On March 12, 2020, the Risk Management Agency (RMA) issued a press release entitled “USDA is Working to Reduce Insurance Rates for Farmers Impacted by 2019 Breached Levees.” https://www.rma.usda.gov/en/News-Room/Press/Press-Releases/2020-News/USDA-is-Working-to-Reduce-Insurance-Rates-for-Farmers-Impacted-by-2019-Breached-Levees. RMA is telling farmers to look at the impacts that the 2019 breaches may have had on premium rates when making their crop insurance decisions. RMA states that many of the levees breached are in the process of being repaired but if the repairs are not completed to prior specifications the cropland behind may have the highest premium rates. RMA states that it is adding flexibility by adjusting the premium rates if repairs are competed and certified by the sales closing date or earliest planting date.
RMA also states that it will consider rate adjustments in counties where the levees are temporarily or partially repairs if the repairs are certified by the U.S. Army Corps of Engineers (USACE) or a state registered and licensed engineers.

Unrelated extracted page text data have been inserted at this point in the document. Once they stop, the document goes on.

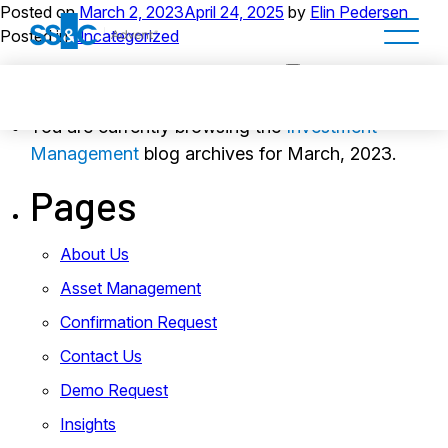
Posted on
March 2, 2023
April 24, 2025
by
Elin Pedersen
Posted in
Uncategorized
You are currently browsing the
Investment
Management
blog archives for March, 2023.
Pages
About Us
Asset Management
Confirmation Request
Contact Us
Demo Request
Insights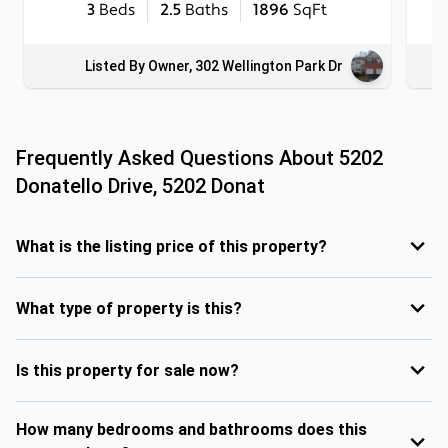
3
Beds
2.5
Baths
1896
SqFt
Listed By Owner, 302 Wellington Park Dr
Frequently Asked Questions About
5202
Donatello Drive, 5202 Donat
What is the listing price of this property?
What type of property is this?
Is this property for sale now?
How many bedrooms and bathrooms does this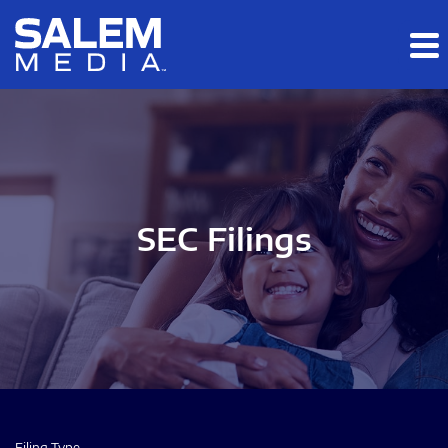
Skip to main content
Skip to section navigation
Skip to footer
SEC Filings
Filing Type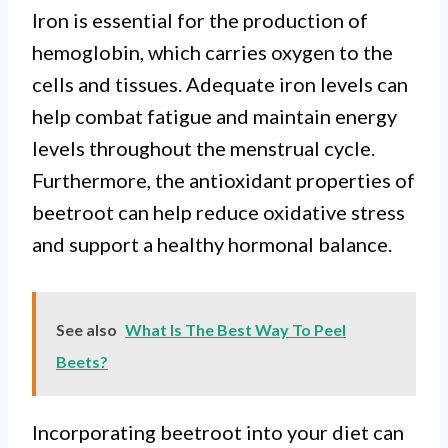
Iron is essential for the production of
hemoglobin, which carries oxygen to the
cells and tissues. Adequate iron levels can
help combat fatigue and maintain energy
levels throughout the menstrual cycle.
Furthermore, the antioxidant properties of
beetroot can help reduce oxidative stress
and support a healthy hormonal balance.
See also
What Is The Best Way To Peel
Beets?
Incorporating beetroot into your diet can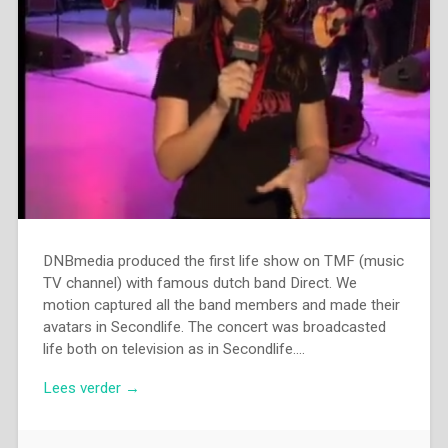
DNBmedia produced the first life show on TMF (music
TV channel) with famous dutch band Direct. We
motion captured all the band members and made their
avatars in Secondlife. The concert was broadcasted
life both on television as in Secondlife….
Lees verder →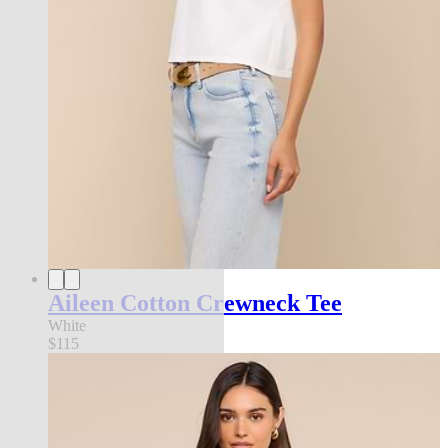
Aileen Cotton Crewneck Tee
White
$115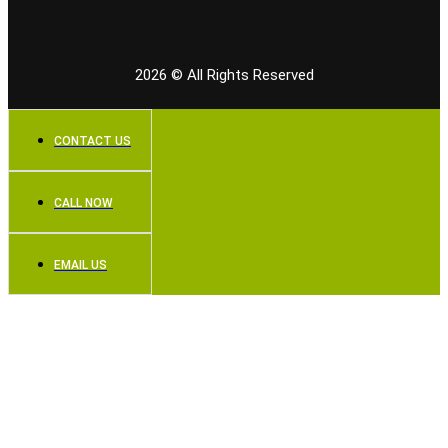
2026
© All Rights Reserved
CONTACT US
CALL NOW
EMAIL US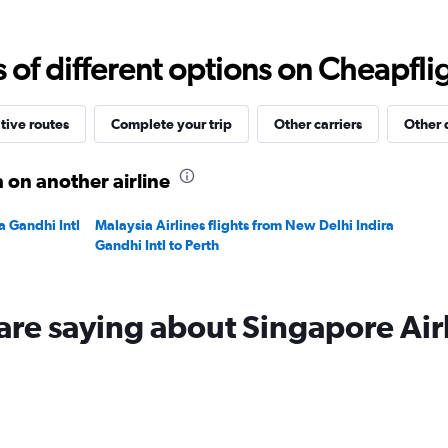
Range:
0
to
f different options on Cheapfligh
90000.
tive routes
Complete your trip
Other carriers
Other 
 on another airline
a Gandhi Intl
Malaysia Airlines flights from New Delhi Indira
Gandhi Intl to Perth
are saying about Singapore Air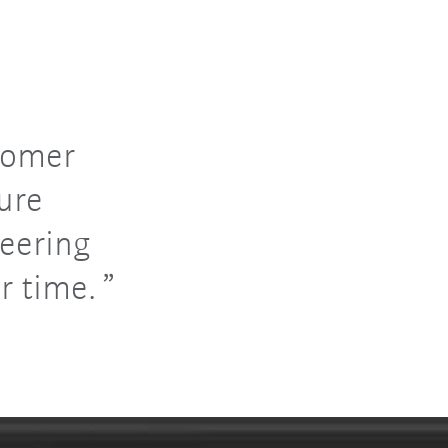
tomer
ure
eering
r time.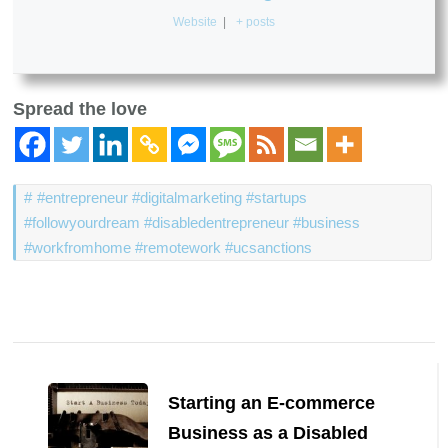
Website
|
+ posts
Spread the love
#entrepreneur #digitalmarketing #startups
#followyourdream #disabledentrepreneur #business
#workfromhome #remotework #ucsanctions
Post
Navigation
Starting an E-commerce
Business as a Disabled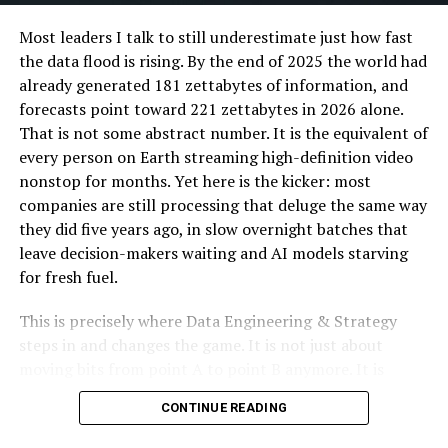
safe handling. Secure lids prevent spills during
Most leaders I talk to still underestimate just how fast
transport and sleeves provide additional heat
the data flood is rising. By the end of 2025 the world had
protection and comfort for customers. For cold
already generated 181 zettabytes of information, and
beverages, cups may have dome lids or straw openings.
forecasts point toward 221 zettabytes in 2026 alone.
That is not some abstract number. It is the equivalent of
Specialised packaging
Investing in property maintenance and responsive
every person on Earth streaming high-definition video
service can prevent minor issues from escalating,
nonstop for months. Yet here is the kicker: most
Soups, sauces and desserts require leak-resistant
fostering a positive environment. Adequate amenities,
companies are still processing that deluge the same way
containers with tight-fitting lids. These containers are
like communal spaces, reliable internet, and on-site
they did five years ago, in slow overnight batches that
often made from coated paper or durable plastic to
services, enhance tenants’ experiences, turning the
leave decision-makers waiting and AI models starving
prevent leakage during delivery.
property into a supportive community hub. Prioritizing
for fresh fuel.
tenant satisfaction helps property managers maintain
Accessory items
stable occupancy and build a reputation that attracts
This is precisely where Data Engineering & Strategy
These include disposable cutlery, napkins, condiment
quality tenants.
steps in and changes the game. It is not just about
sachets and carry bags. Cutlery must be durable enough
moving bits from point A to point B anymore. It is
Staying Current with
for the intended food type, while napkins promote
about designing autonomous, real-time pipelines and
CONTINUE READING
hygiene and convenience. Carry bags made from paper
cloud-native architectures that transform raw data into
Regulations
or reusable materials allow customers to transport
a genuine competitive edge. When done right, these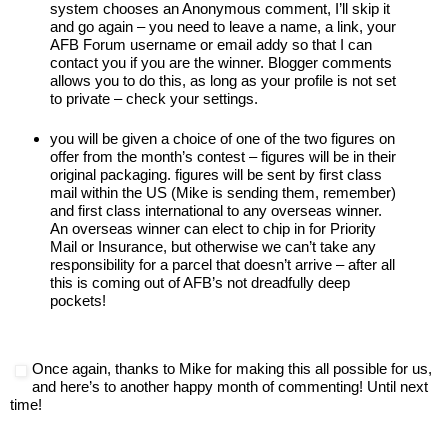
system chooses an Anonymous comment, I’ll skip it
and go again – you need to leave a name, a link, your
AFB Forum username or email addy so that I can
contact you if you are the winner. Blogger comments
allows you to do this, as long as your profile is not set
to private – check your settings.
you will be given a choice of one of the two figures on
offer from the month’s contest – figures will be in their
original packaging. figures will be sent by first class
mail within the US (Mike is sending them, remember)
and first class international to any overseas winner.
An overseas winner can elect to chip in for Priority
Mail or Insurance, but otherwise we can’t take any
responsibility for a parcel that doesn’t arrive – after all
this is coming out of AFB’s not dreadfully deep
pockets!
Once again, thanks to Mike for making this all possible for us,
and here’s to another happy month of commenting! Until next
time!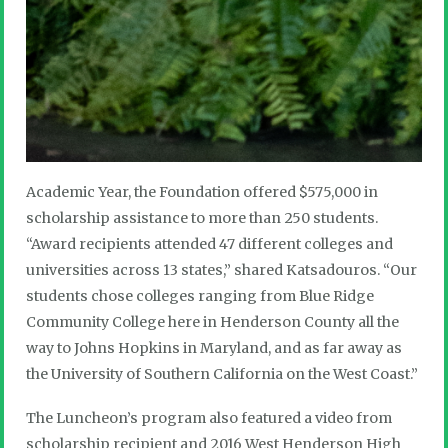
Academic Year, the Foundation offered $575,000 in
scholarship assistance to more than 250 students.
“Award recipients attended 47 different colleges and
universities across 13 states,” shared Katsadouros. “Our
students chose colleges ranging from Blue Ridge
Community College here in Henderson County all the
way to Johns Hopkins in Maryland, and as far away as
the University of Southern California on the West Coast.”
The Luncheon’s program also featured a video from
scholarship recipient and 2016 West Henderson High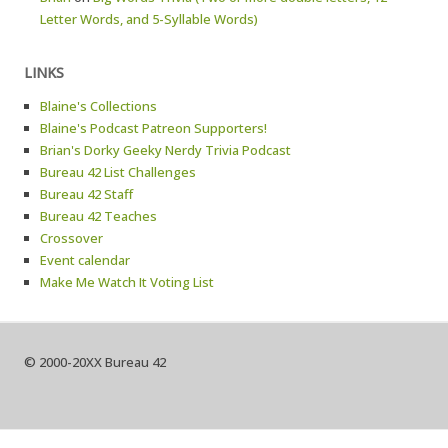
Letter Words, and 5-Syllable Words)
LINKS
Blaine's Collections
Blaine's Podcast Patreon Supporters!
Brian's Dorky Geeky Nerdy Trivia Podcast
Bureau 42 List Challenges
Bureau 42 Staff
Bureau 42 Teaches
Crossover
Event calendar
Make Me Watch It Voting List
© 2000-20XX Bureau 42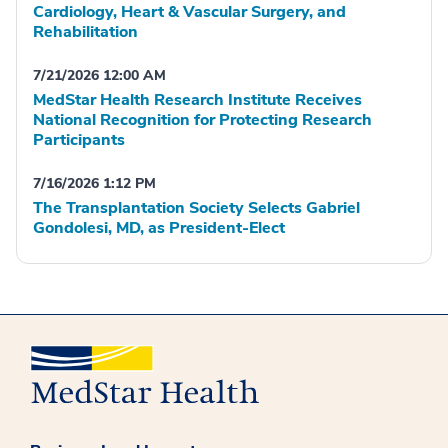
Cardiology, Heart & Vascular Surgery, and
Rehabilitation
7/21/2026 12:00 AM
MedStar Health Research Institute Receives
National Recognition for Protecting Research
Participants
7/16/2026 1:12 PM
The Transplantation Society Selects Gabriel
Gondolesi, MD, as President-Elect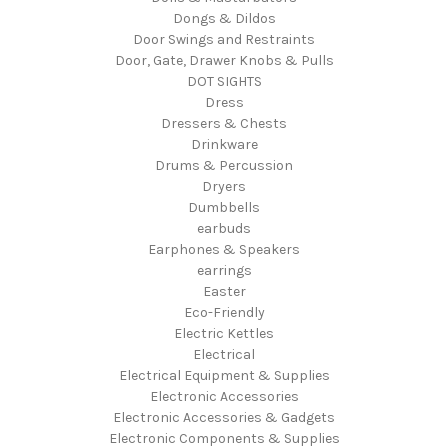
Dongs & Dildos
Door Swings and Restraints
Door, Gate, Drawer Knobs & Pulls
DOT SIGHTS
Dress
Dressers & Chests
Drinkware
Drums & Percussion
Dryers
Dumbbells
earbuds
Earphones & Speakers
earrings
Easter
Eco-Friendly
Electric Kettles
Electrical
Electrical Equipment & Supplies
Electronic Accessories
Electronic Accessories & Gadgets
Electronic Components & Supplies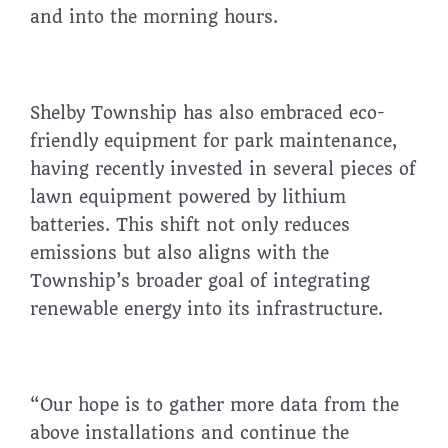
and into the morning hours.
Shelby Township has also embraced eco-
friendly equipment for park maintenance,
having recently invested in several pieces of
lawn equipment powered by lithium
batteries. This shift not only reduces
emissions but also aligns with the
Township’s broader goal of integrating
renewable energy into its infrastructure.
“Our hope is to gather more data from the
above installations and continue the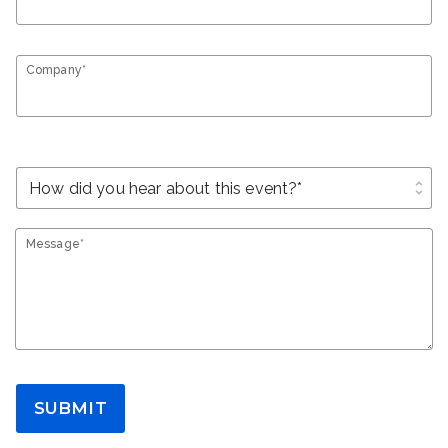
Company*
unfold_more
Message*
SUBMIT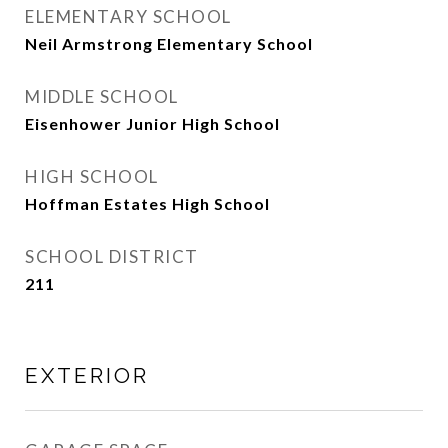
ELEMENTARY SCHOOL
Neil Armstrong Elementary School
MIDDLE SCHOOL
Eisenhower Junior High School
HIGH SCHOOL
Hoffman Estates High School
SCHOOL DISTRICT
211
EXTERIOR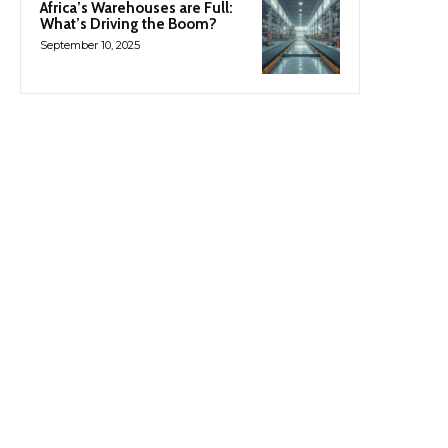
Africa’s Warehouses are Full:
What’s Driving the Boom?
September 10, 2025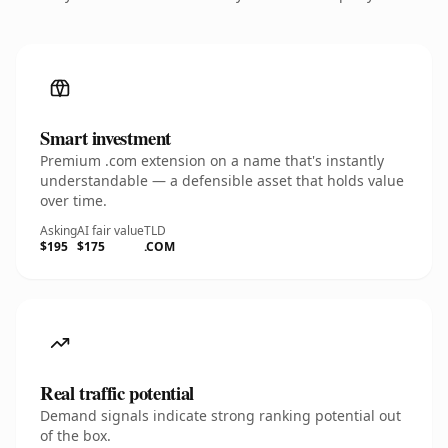
Smart investment
Premium .com extension on a name that's instantly
understandable — a defensible asset that holds value
over time.
Asking
AI fair value
TLD
$195
$175
.COM
Real traffic potential
Demand signals indicate strong ranking potential out
of the box.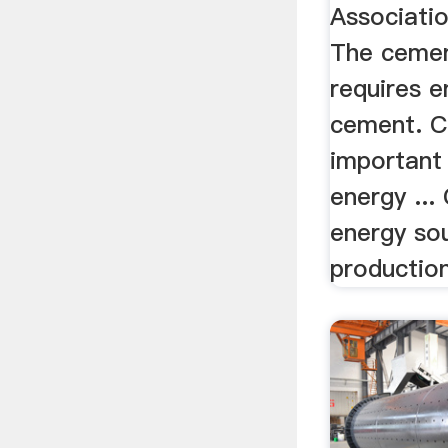
Associati
The cemen
requires 
cement. C
important
energy ...
energy so
production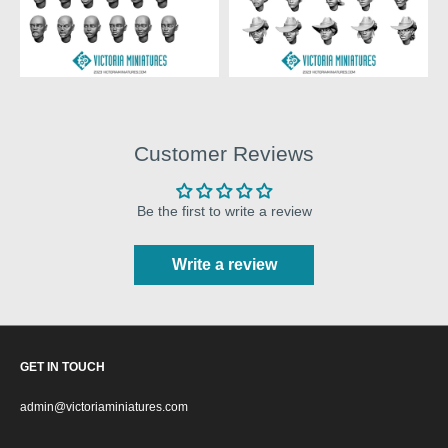
Customer Reviews
Be the first to write a review
Write a review
GET IN TOUCH
admin@victoriaminiatures.com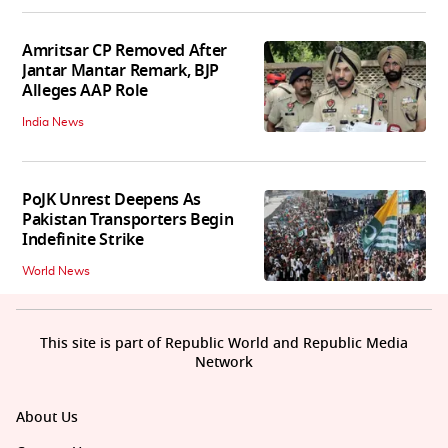
Amritsar CP Removed After
Jantar Mantar Remark, BJP
Alleges AAP Role
India News
PoJK Unrest Deepens As
Pakistan Transporters Begin
Indefinite Strike
World News
This site is part of Republic World and Republic Media
Network
About Us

RMA states that the adjustment will be based on the level of protection the levee repair provides. RMA states that even if the repairs are completed after the sales closing date or earliest planting date but before the crop is planted, the producers can request a written agreement from RMA’s Regional Offices, who can determine premium on a case-by-case basis. RMA states that 179,874 acres have had their rates reduced doe to the USACE certifications. RMA states that it will continue to update rate maps to reflect current levee conditions and the applicable premium rates.
ANALYSIS – It title of the article appears to be misleading since it implies that RMA itself is doing something to reduce premium rates as opposed to calculating premium rates based on the risk. However, reading the article, it appears that RMA is not doing anything other than simply adjusting the premium rates to reflect the reduced risks as USACE repairs the levees. RMA’s continual monitoring of the situation and updating the ratings maps will benefit producers who would otherwise receive the highest rates. Provided that such rates continue to be adjusted based on the risks and are not adjusted after the crop has been planted, there does not appear to be any moral hazard or adverse affect on the program.
All statements made are opinions of the author and are not intended to provide legal opinions or legal advice.